Great article. I’m 38 years old. At 30, I was frustrated working in my family business. While I had been a good student in high school with an aptitude for the sciences and a love of computers, I never ended up going to university. I got involved in my dad’s business at a very early age and just kept with it. There came a day when I realized that while I was very good at what I did and appreciated for my talents, I was bored. On top of that, my dad just couldn’t pay me what I was worth.
I decided to go back to school and learn to program since that was what I had always wanted to do. I lucked out. Within a year of starting school, I was able to make a connection and get a job coding prior to earning my degree.

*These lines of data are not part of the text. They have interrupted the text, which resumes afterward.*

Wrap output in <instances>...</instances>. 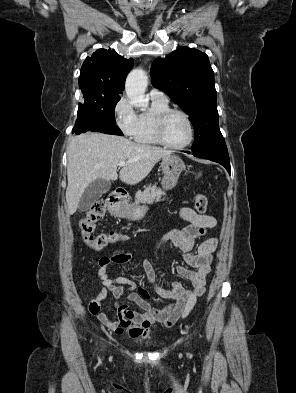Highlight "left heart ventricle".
Here are the masks:
<instances>
[{"mask_svg":"<svg viewBox=\"0 0 296 393\" xmlns=\"http://www.w3.org/2000/svg\"><path fill=\"white\" fill-rule=\"evenodd\" d=\"M165 138L173 145H181L188 140L189 127L181 115L174 114L168 119L165 126Z\"/></svg>","mask_w":296,"mask_h":393,"instance_id":"left-heart-ventricle-1","label":"left heart ventricle"}]
</instances>
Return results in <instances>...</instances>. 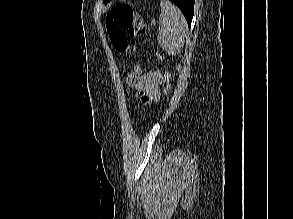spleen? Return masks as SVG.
I'll list each match as a JSON object with an SVG mask.
<instances>
[{"mask_svg":"<svg viewBox=\"0 0 293 219\" xmlns=\"http://www.w3.org/2000/svg\"><path fill=\"white\" fill-rule=\"evenodd\" d=\"M161 28L157 36L160 47L171 55L179 54L187 37V22L182 12L169 0H161Z\"/></svg>","mask_w":293,"mask_h":219,"instance_id":"spleen-1","label":"spleen"}]
</instances>
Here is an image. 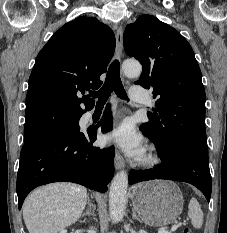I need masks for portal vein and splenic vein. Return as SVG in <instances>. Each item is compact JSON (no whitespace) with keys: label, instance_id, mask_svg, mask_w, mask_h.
Returning <instances> with one entry per match:
<instances>
[{"label":"portal vein and splenic vein","instance_id":"portal-vein-and-splenic-vein-1","mask_svg":"<svg viewBox=\"0 0 227 233\" xmlns=\"http://www.w3.org/2000/svg\"><path fill=\"white\" fill-rule=\"evenodd\" d=\"M177 228H178V225L177 224H173L172 227H171V231H175Z\"/></svg>","mask_w":227,"mask_h":233}]
</instances>
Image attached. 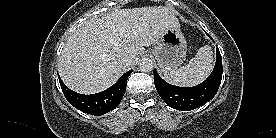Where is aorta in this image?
Returning <instances> with one entry per match:
<instances>
[{"instance_id":"762f6f07","label":"aorta","mask_w":276,"mask_h":138,"mask_svg":"<svg viewBox=\"0 0 276 138\" xmlns=\"http://www.w3.org/2000/svg\"><path fill=\"white\" fill-rule=\"evenodd\" d=\"M139 69L142 72H149L153 69V61L149 58H143L139 61Z\"/></svg>"}]
</instances>
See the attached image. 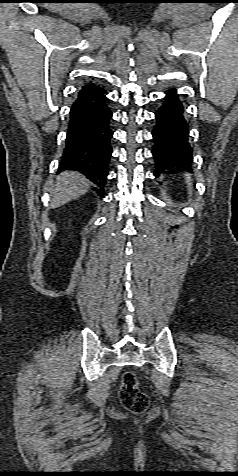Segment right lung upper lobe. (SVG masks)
Returning a JSON list of instances; mask_svg holds the SVG:
<instances>
[{"mask_svg":"<svg viewBox=\"0 0 238 476\" xmlns=\"http://www.w3.org/2000/svg\"><path fill=\"white\" fill-rule=\"evenodd\" d=\"M90 85H91V83L85 84L84 86H82L81 90H82V89H85L86 87H88V86H90Z\"/></svg>","mask_w":238,"mask_h":476,"instance_id":"right-lung-upper-lobe-1","label":"right lung upper lobe"}]
</instances>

I did learn a lot in school and I was able to retain a lot of it, but that’s because I was actively in the field while learning. If I hadn’t, much of my education would have been wasted. I would have had to relearn a lot starting on day one at my job.
I’m on the fence about a college education. I think knowing that I was going for it gave my employer confidence to hire me. I did learn some good practices that I was able to compare and contrast against what was currently being done in the company. This helped me to solidify the concepts and sometimes stand out, being able to make a contribution early on that improved my group. On the other hand, I have a lot of debt. Many of the classes such as programming classes were of about the same quality as a coding class I might be able to take on Udemy. Considering I only buy classes on sale there, I could have spend $10.00 instead of the astronomical per credit cost that I did pay.
I’m still of the mind to encourage my kids to go to university, but I have a lot of caveats that I could see changing my mind in the next few years.